== 実行する作業 ==
A. 須恵村の民族誌の訳書について書かれた抽出テキストを、2文で要約しなさい。
B. 須恵村の民族誌の訳書を紹介する抽出テキストを、最後の文の後から書き継ぎなさい。

== 抽出テキスト ==
******
この訳書の出版がぼくにとってこれほど感慨深いのには、ぼくが訳者と個人的に親しくさせていただいているということ以外にも、いろいろな理由があって、説明するのにはちょっと手間がかかる。


まず、原著“SUYE MURA: A Japanese Village”(ジョン・F・エンブリー著、シカゴ大学出版、1939)が1930年代の日本の一村落についての民族誌として、1939年の出版以来、高い評価を受けてきた人類学史上に残る名著だということがあり、にも関わらず、この日本でほとんど知られざる存在だったということがある。その辺の事情については訳者が「前書き」で説明してくれている。まず、原著についての高い評価について;


・・・同書は、エンブリーが日本育ちの妻エラとともに、一九三五(昭和十)年十一月からまる一年、 熊本県球磨郡須恵村(現あさぎり町)に滞在し調査した記録である。初版刊行と同時に、戦前では 外国人による唯一の人類学的な日本農村研究書としてベストセラーとなり、「須恵村」の名を世界に知らしめた。アメリカで好意的な書評が相次いだのはもちろん、出版一年後に農村社会学者の鈴木栄太郎が「外国人としてこれ以上に日本農民の心を読みとる事はおそらく望み得ないであろう」と喝破したように、日本でも高い評価を得た名著である。
******
== 利用可能なデータ ==
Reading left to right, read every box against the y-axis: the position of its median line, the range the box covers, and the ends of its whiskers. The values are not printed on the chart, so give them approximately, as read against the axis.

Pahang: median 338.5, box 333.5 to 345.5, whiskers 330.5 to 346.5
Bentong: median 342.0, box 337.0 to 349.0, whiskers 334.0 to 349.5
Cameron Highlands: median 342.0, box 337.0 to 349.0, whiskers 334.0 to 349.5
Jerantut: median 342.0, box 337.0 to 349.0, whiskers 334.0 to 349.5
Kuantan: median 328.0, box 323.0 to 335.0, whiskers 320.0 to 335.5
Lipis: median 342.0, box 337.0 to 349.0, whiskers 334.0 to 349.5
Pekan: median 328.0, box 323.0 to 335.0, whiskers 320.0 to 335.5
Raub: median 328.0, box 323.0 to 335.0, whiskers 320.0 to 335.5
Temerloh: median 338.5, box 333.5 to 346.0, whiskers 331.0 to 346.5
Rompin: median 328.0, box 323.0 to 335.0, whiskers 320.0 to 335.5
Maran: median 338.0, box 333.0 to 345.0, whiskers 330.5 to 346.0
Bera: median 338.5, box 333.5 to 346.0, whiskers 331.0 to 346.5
******
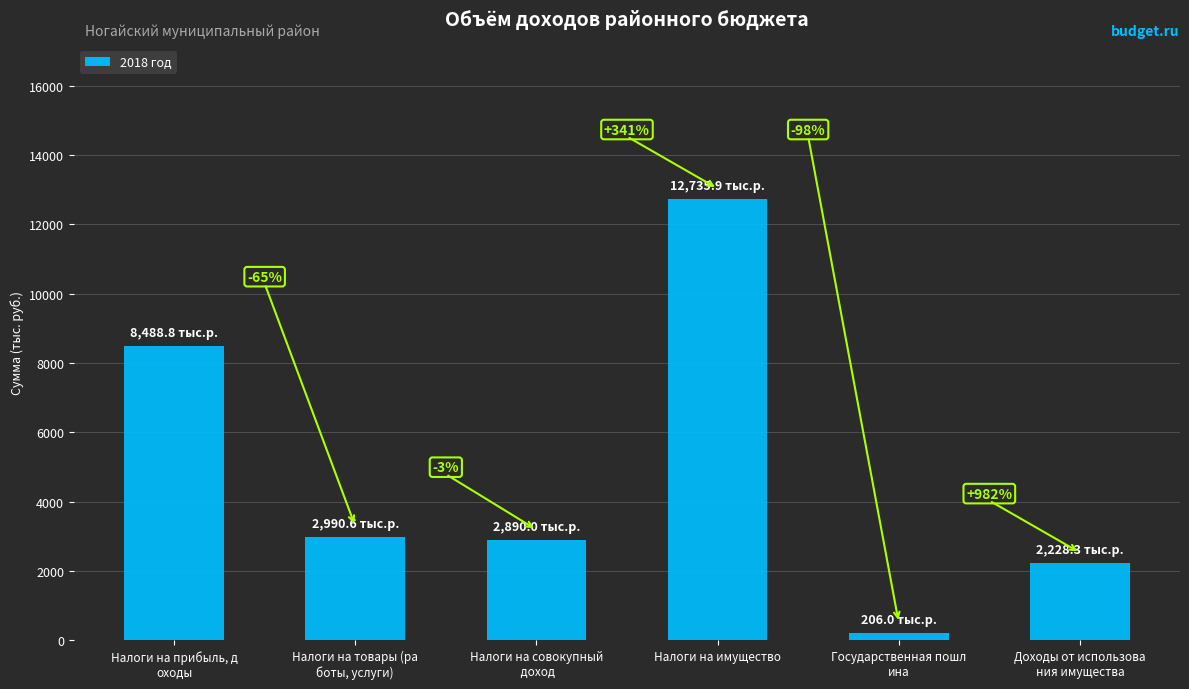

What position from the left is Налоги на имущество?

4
******
== 順番の出力 ==
A. 筆者は、この訳書の出版に深い感慨を覚える理由が、訳者と親しいこと以外にもいくつかあると述べている。その一つは、原著であるエンブリーの“SUYE MURA: A Japanese Village”(1939)が、妻エラとともに熊本県球磨郡須恵村に一年間滞在して調べた記録で、アメリカでも日本でも高く評価された名著でありながら、日本ではほとんど知られていなかったことである。

B.
 例えば、人類学者の今西錦司は、戦後間もなく行った自身唯一の国内調査に当たり、『須恵村』を参考にしたことを明かしている。また、民俗学者の宮本常一、文化人類学者の梅棹忠夫、哲学者の鶴見俊輔ら著名な研究者が『須恵村』の先駆性に言及している。(1頁)


しかし、それほどの評価を受けた本が、なぜ、当の日本で知られていないのだろうか。これについては、訳者はこう説明する。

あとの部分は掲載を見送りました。